What you need to know:

  • Heads of State Summit held last week resolved that the Secretariat’s budget be funded from uniform concessions from member countries and a new levy — tentatively 1 per cent — targeting imports and exports.
  • This would, apart from hurting consumers, make EAC commodities less competitive in external markets. The prices of commodities such as fuel, food, cars, machinery and second-hand clothes — the most common goods sourced from outside EAC — and those exported outside the region including agricultural goods, are likely to go up.

Consumers may be forced to pay more for goods imported from outside East Africa as the EAC Secretariat targets an international trade levy to reduce its dependence on donor funding.

The Heads of State Summit held last week resolved that the Secretariat’s budget be funded from uniform concessions from member countries and a new levy — tentatively 1 per cent — targeting imports and exports.

This would, apart from hurting consumers, make EAC commodities less competitive in external markets. The prices of commodities such as fuel, food, cars, machinery and second-hand clothes — the most common goods sourced from outside EAC — and those exported outside the region including agricultural goods, are likely to go up.

Among the proposals that were dropped in favour of the levy was one where a member state would have been required to commit a proportion of its GDP to fund Community programmes because it would have given bigger economies more clout in the bloc’s affairs.

EAC relies on donors for up to 70 per cent of its budget which was $110.6 million in 2015.

A community levy is the main source of resources for the EU and Economic Community of the West African States (Ecowas) but the private sector is already anxious about its impact on the cost of doing business.

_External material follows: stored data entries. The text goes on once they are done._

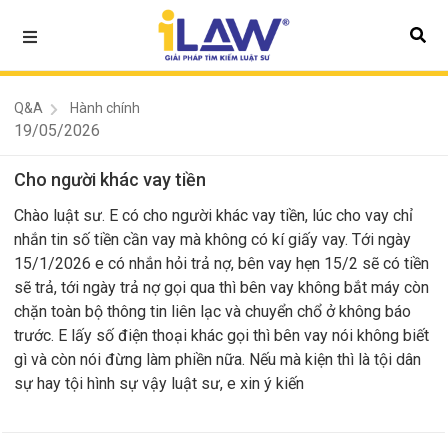
Q&A
Hành chính
19/05/2026
Cho người khác vay tiền
Chào luật sư. E có cho người khác vay tiền, lúc cho vay chỉ
nhắn tin số tiền cần vay mà không có kí giấy vay. Tới ngày
15/1/2026 e có nhắn hỏi trả nợ, bên vay hẹn 15/2 sẽ có tiền
sẽ trả, tới ngày trả nợ gọi qua thì bên vay không bắt máy còn
chặn toàn bộ thông tin liên lạc và chuyển chổ ở không báo
trước. E lấy số điện thoại khác gọi thì bên vay nói không biết
gì và còn nói đừng làm phiền nữa. Nếu mà kiện thì là tội dân
sự hay tội hình sự vậy luật sư, e xin ý kiến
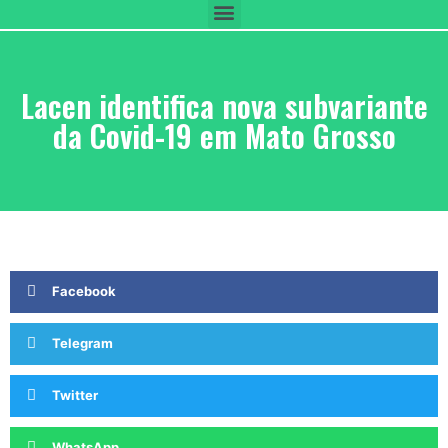
Lacen identifica nova subvariante
da Covid-19 em Mato Grosso
Facebook
Telegram
Twitter
WhatsApp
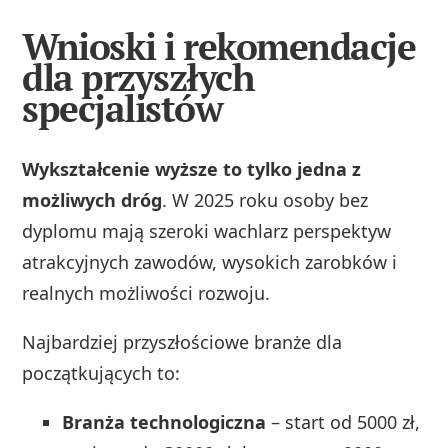
Wnioski i rekomendacje
dla przyszłych
specjalistów
Wykształcenie wyższe to tylko jedna z
możliwych dróg
. W 2025 roku osoby bez
dyplomu mają szeroki wachlarz perspektyw
atrakcyjnych zawodów, wysokich zarobków i
realnych możliwości rozwoju.
Najbardziej przyszłościowe branże dla
początkujących to:
Branża technologiczna
– start od 5000 zł,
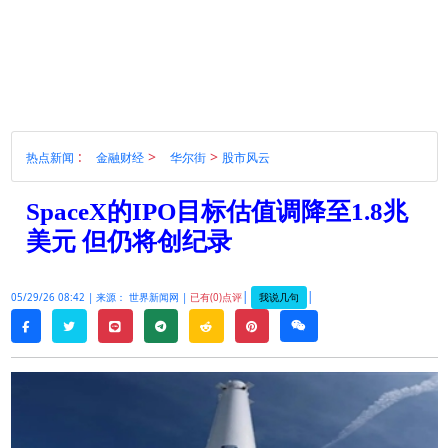
:
>
>
热点新闻
金融财经
华尔街
股市风云
SpaceX的IPO目标估值调降至1.8兆
美元 但仍将创纪录
|
|
我说几句
05/29/26 08:42 |
来源： 世界新闻网 |
已有(0)点评
twitter
line
telegram
reddit
pinterest
weixin
facebook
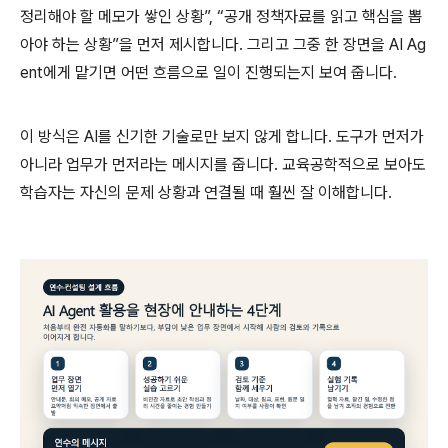
정리해야 할 메모가 쌓인 상황
”, “
공개 정책자료를 읽고 핵심을 뽑
아야 하는 상황
”
을 먼저 제시합니다
.
그리고 그중 한 장면을
AI Ag
ent
에게 맡기면 어떤 흐름으로 일이 진행되는지 보여 줍니다
.
이 방식은
AI
를 신기한 기술로만 보지 않게 합니다
.
도구가 먼저가
아니라 업무가 먼저라는 메시지를 줍니다
.
교육공학적으로 보아도
학습자는 자신의 문제 상황과 연결될 때 훨씬 잘 이해합니다
.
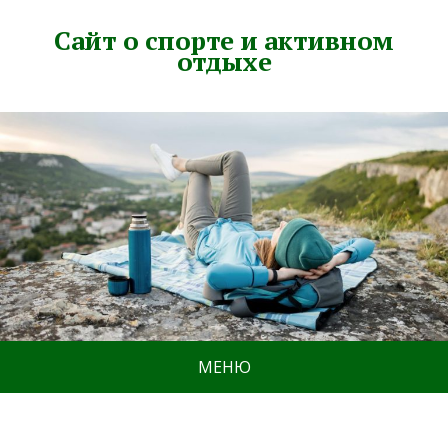
Сайт о спорте и активном
отдыхе
МЕНЮ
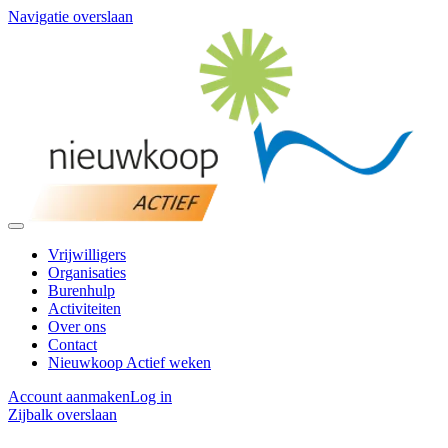
Navigatie overslaan
Vrijwilligers
Organisaties
Burenhulp
Activiteiten
Over ons
Contact
Nieuwkoop Actief weken
Account aanmaken
Log in
Zijbalk overslaan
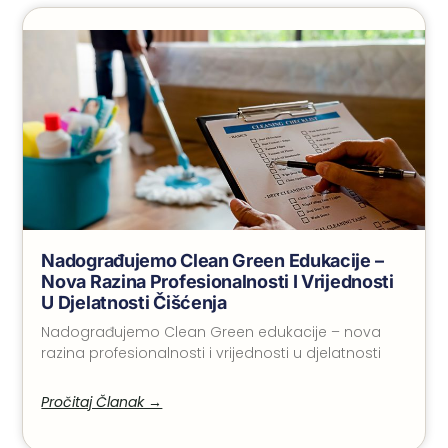
Nadograđujemo Clean Green Edukacije –
Nova Razina Profesionalnosti I Vrijednosti
U Djelatnosti Čišćenja
Nadograđujemo Clean Green edukacije – nova
razina profesionalnosti i vrijednosti u djelatnosti
Pročitaj Članak →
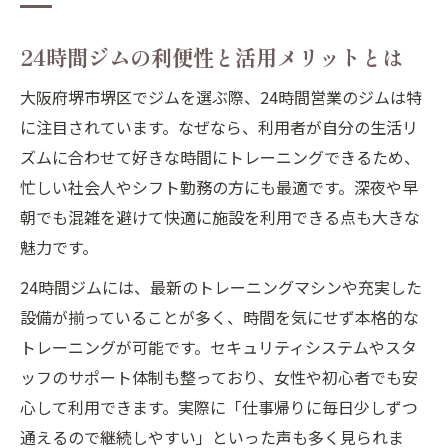
24時間ジムの利便性と活用メリットとは
大阪府堺市堺区でジムを選ぶ際、24時間営業のジムは特
に注目されています。なぜなら、利用者が自分の生活リ
ズムに合わせて好きな時間にトレーニングできるため、
忙しい社会人やシフト勤務の方にも最適です。深夜や早
朝でも混雑を避けて快適に施設を利用できる点も大きな
魅力です。
24時間ジムには、最新のトレーニングマシンや充実した
設備が揃っていることが多く、時間を気にせず本格的な
トレーニングが可能です。セキュリティシステムやスタ
ッフのサポート体制も整っており、女性や初心者でも安
心して利用できます。実際に「仕事帰りに毎日少しずつ
通えるので継続しやすい」といった声も多く見られま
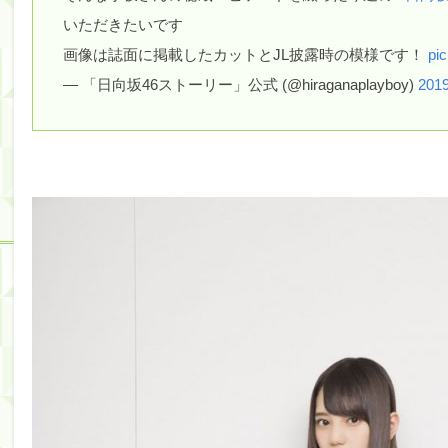
【川﨑桜】まあ、でも筑駒は断れないだろ？
いただきたいです
筒井あやめ、アレをチラリ。こういう偶然の方が官能
画像は誌面に掲載したカットとJL披露時の模様です！
pi
— 「日向坂46ストーリー」公式 (@hiraganaplayboy)
20
Powered by livedoor 相互RSS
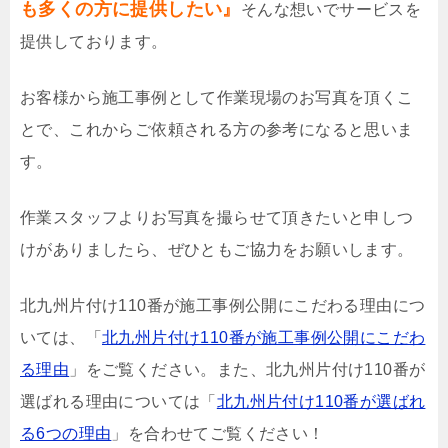
も多くの方に提供したい』
そんな想いでサービスを
提供しております。
お客様から施工事例として作業現場のお写真を頂くこ
とで、これからご依頼される方の参考になると思いま
す。
作業スタッフよりお写真を撮らせて頂きたいと申しつ
けがありましたら、ぜひともご協力をお願いします。
北九州片付け110番が施工事例公開にこだわる理由につ
いては、「
北九州片付け110番が施工事例公開にこだわ
る理由
」をご覧ください。また、北九州片付け110番が
選ばれる理由については「
北九州片付け110番が選ばれ
る6つの理由
」を合わせてご覧ください！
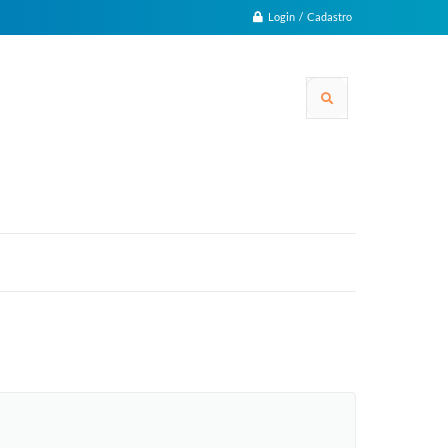
Login / Cadastro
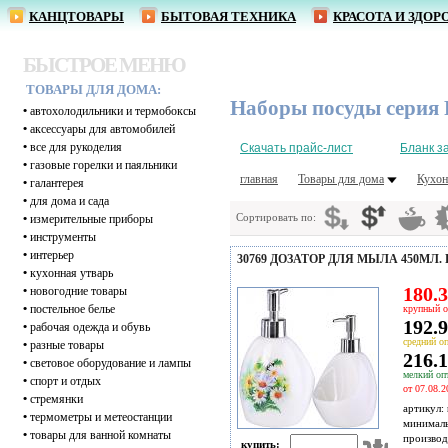
КАНЦТОВАРЫ
БЫТОВАЯ ТЕХНИКА
КРАСОТА И ЗДОР
БЫСТРОЕ МЕНЮ
ТОВАРЫ ДЛЯ ДОМА:
Наборы посуды серия
•
автохолодильники и термобоксы
•
аксессуары для автомобилей
•
все для рукоделия
Скачать прайс-лист
Бланк з
•
газовые горелки и паяльники
главная
Товары для дома
Кухон
•
галантерея
•
для дома и сада
Сортировать по:
•
измерительные приборы
•
инструменты
•
интерьер
30769 ДОЗАТОР ДЛЯ МЫЛА 450МЛ.
•
кухонная утварь
180.3
•
новогодние товары
•
постельное белье
крупный о
192.9
•
рабочая одежда и обувь
средний оп
•
разные товары
216.1
•
световое оборудование и лампы
мелкий опт
•
спорт и отдых
от 07.08.2
•
стремянки
артикул:
•
термометры и метеостанции
минимал
•
товары для ванной комнаты
производ
купить:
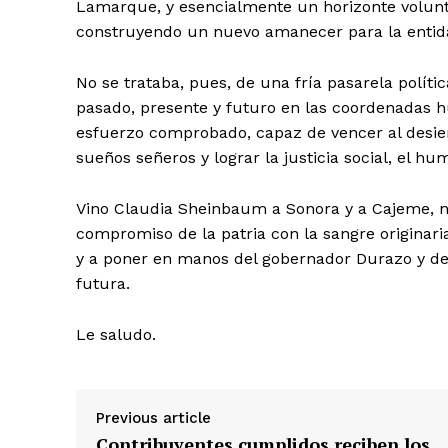
Lamarque, y esencialmente un horizonte volunt
construyendo un nuevo amanecer para la entid
No se trataba, pues, de una fría pasarela polít
pasado, presente y futuro en las coordenadas h
esfuerzo comprobado, capaz de vencer al desiert
sueños señeros y lograr la justicia social, el hum
Vino Claudia Sheinbaum a Sonora y a Cajeme, no 
compromiso de la patria con la sangre originar
y a poner en manos del gobernador Durazo y de
futura.
Le saludo.
Previous article
Contribuyentes cumplidos reciben los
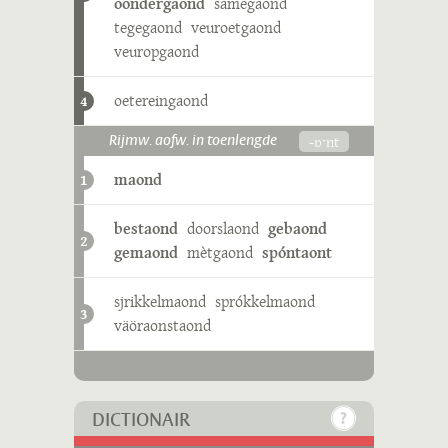
oondergaond
samegaond
tegegaond
veuroetgaond
veuropgaond
oetereingaond
4
-ɒˑnt
Rijmw. aofw. in toenlengde
maond
1
bestaond
doorslaond
gebaond
2
gemaond
mètgaond
spóntaont
sjrikkelmaond
sprókkelmaond
3
väöraonstaond
DICTIONAIR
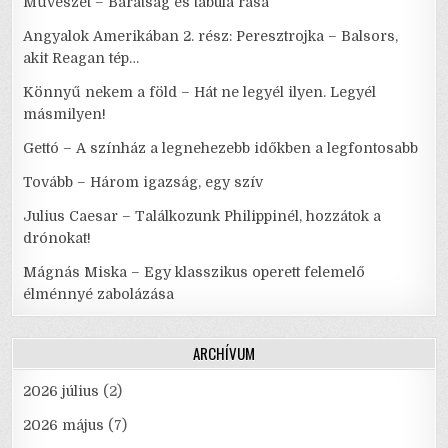
Művészet – Barátság és tabula rasa
Angyalok Amerikában 2. rész: Peresztrojka – Balsors,
akit Reagan tép…
Könnyű nekem a föld – Hát ne legyél ilyen. Legyél
másmilyen!
Gettó – A színház a legnehezebb időkben a legfontosabb
Tovább – Három igazság, egy szív
Julius Caesar – Találkozunk Philippinél, hozzátok a
drónokat!
Mágnás Miska – Egy klasszikus operett felemelő
élménnyé zabolázása
ARCHÍVUM
2026 július
(2)
2026 május
(7)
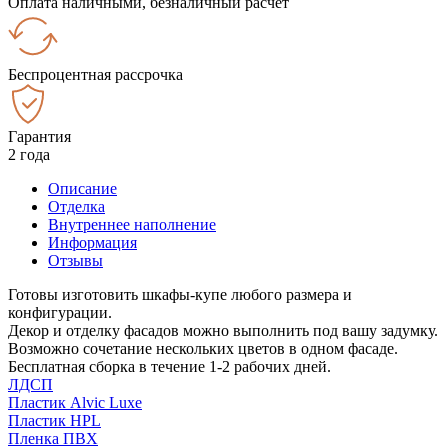
Оплата наличными, безналичный расчёт
Беспроцентная рассрочка
Гарантия
2 года
Описание
Отделка
Внутреннее наполнение
Информация
Отзывы
Готовы изготовить шкафы-купе любого размера и
конфигурации.
Декор и отделку фасадов можно выполнить под вашу задумку.
Возможно сочетание нескольких цветов в одном фасаде.
Бесплатная сборка в течение 1-2 рабочих дней.
ЛДСП
Пластик Alvic Luxe
Пластик HPL
Пленка ПВХ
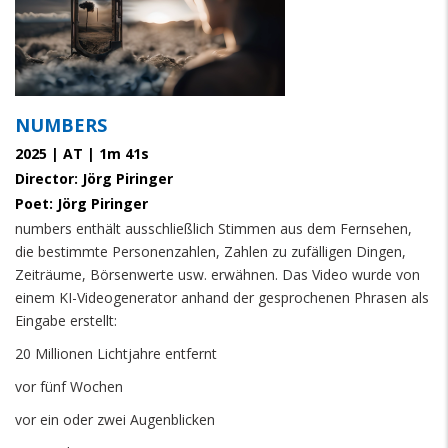
NUMBERS
2025 | AT | 1m 41s
Director: Jörg Piringer
Poet: Jörg Piringer
numbers enthält ausschließlich Stimmen aus dem Fernsehen,
die bestimmte Personenzahlen, Zahlen zu zufälligen Dingen,
Zeiträume, Börsenwerte usw. erwähnen. Das Video wurde von
einem KI-Videogenerator anhand der gesprochenen Phrasen als
Eingabe erstellt:
20 Millionen Lichtjahre entfernt
vor fünf Wochen
vor ein oder zwei Augenblicken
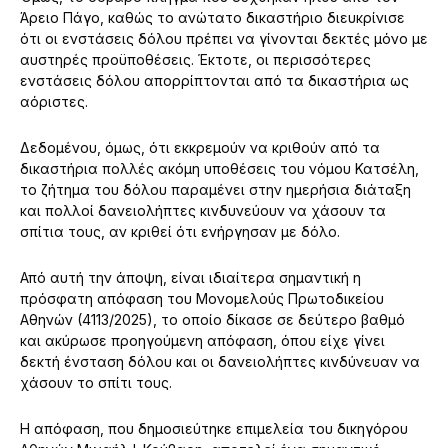
Άρειο Πάγο, καθώς το ανώτατο δικαστήριο διευκρίνισε
ότι οι ενστάσεις δόλου πρέπει να γίνονται δεκτές μόνο με
αυστηρές προϋποθέσεις. Έκτοτε, οι περισσότερες
ενστάσεις δόλου απορρίπτονται από τα δικαστήρια ως
αόριστες.
Δεδομένου, όμως, ότι εκκρεμούν να κριθούν από τα
δικαστήρια πολλές ακόμη υποθέσεις του νόμου Κατσέλη,
το ζήτημα του δόλου παραμένει στην ημερήσια διάταξη
και πολλοί δανειολήπτες κινδυνεύουν να χάσουν τα
σπίτια τους, αν κριθεί ότι ενήργησαν με δόλο.
Από αυτή την άποψη, είναι ιδιαίτερα σημαντική η
πρόσφατη απόφαση του Μονομελούς Πρωτοδικείου
Αθηνών (4113/2025), το οποίο δίκασε σε δεύτερο βαθμό
και ακύρωσε προηγούμενη απόφαση, όπου είχε γίνει
δεκτή ένσταση δόλου και οι δανειολήπτες κινδύνευαν να
χάσουν το σπίτι τους.
Η απόφαση, που δημοσιεύτηκε επιμελεία του δικηγόρου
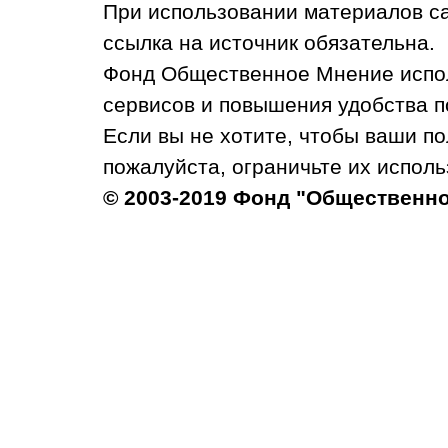
При использовании материалов с
ссылка на источник обязательна.
Фонд Общественное Мнение испол
сервисов и повышения удобства п
Если вы не хотите, чтобы ваши п
пожалуйста, ограничьте их исполь
© 2003-2019 Фонд "Общественн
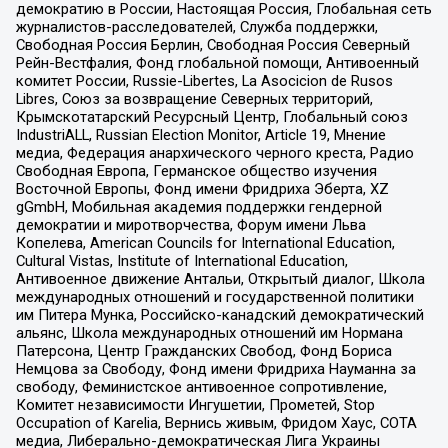
демократию в России, Настоящая Россия, Глобальная сеть
журналистов-расследователей, Служба поддержки,
Свободная Россия Берлин, Свободная Россия Северный
Рейн-Вестфалия, Фонд глобальной помощи, Антивоенный
комитет России, Russie-Libertes, La Asocicion de Rusos
Libres, Союз за возвращение Северных территорий,
Крымскотатарский Ресурсный Центр, Глобальный союз
IndustriALL, Russian Election Monitor, Article 19, Мнение
медиа, Федерация анархического черного креста, Радио
Свободная Европа, Германское общество изучения
Восточной Европы, Фонд имени Фридриха Эберта, XZ
gGmbH, Мобильная академия поддержки гендерной
демократии и миротворчества, Форум имени Льва
Копелева, American Councils for International Education,
Cultural Vistas, Institute of International Education,
Антивоенное движение Антальи, Открытый диалог, Школа
международных отношений и государственной политики
им Питера Мунка, Российско-канадский демократический
альянс, Школа международных отношений им Нормана
Патерсона, Центр Гражданских Свобод, Фонд Бориса
Немцова за Свободу, Фонд имени Фридриха Науманна за
свободу, Феминистское антивоенное сопротивление,
Комитет независимости Ингушетии, Прометей, Stop
Occupation of Karelia, Вернись живым, Фридом Хаус, СОТА
медиа, Либерально-демократическая Лига Украины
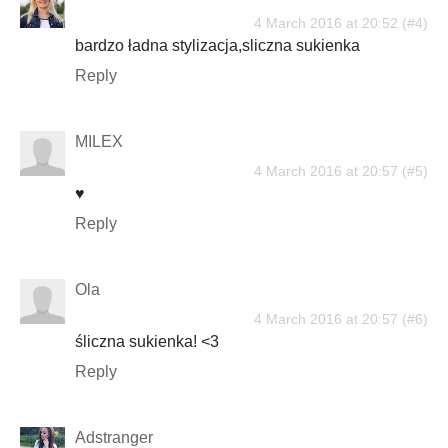
4 March 2016 at 20:52
bardzo ładna stylizacja,sliczna sukienka
Reply
MILEX
4 March 2016 at 20:57
♥
Reply
Ola
4 March 2016 at 20:57
śliczna sukienka! <3
Reply
Adstranger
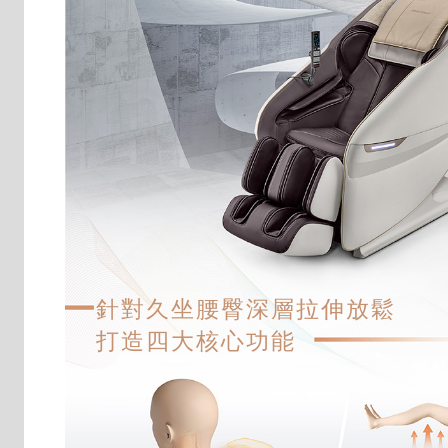
針對久坐腰臀深層拉伸放鬆
打造四大核心功能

“The partner states all have different import declaration fees there should be a mechanism for either unifying it at a lower rate or removing them completely to avoid increasing the cost of doing business,” said Vimal Shah, chairman of the Kenya Private Sector Alliance.

According to Scolastica Odhiambo, an economics lecturer at Maseno University, the burden of the imposed levy will automatically be transferred to consumers, since the cost of the goods will go up.

“The levy should be on specific goods,” she said. “For imports, the countries already have a railway levy, import duty and VAT on the goods so unless the governments target luxurious goods like cars, it will be too expensive to import goods into the region.”

Kenya, for example, charges an import declaration fee of 2.25 per of the value of the goods imported, Tanzania charge 1.2 per cent while Uganda charges 0.08 per cent.

The EAC-wide import duty on food supplements is set at 10 per cent, that of manufactured goods is at 18 per cent, while machinery and transport equipment attract a tax of 35 per cent. Fuels and lubricants are levied at 7.5 per cent.

“The challenge will be how to obtain the total amount collected by a country as import/ export levy because some countries export/ import more than the other,” said Dr Odhiambo.

Unless there is a clear mechanism on how to do this, she said, most countries will not declare their full import value.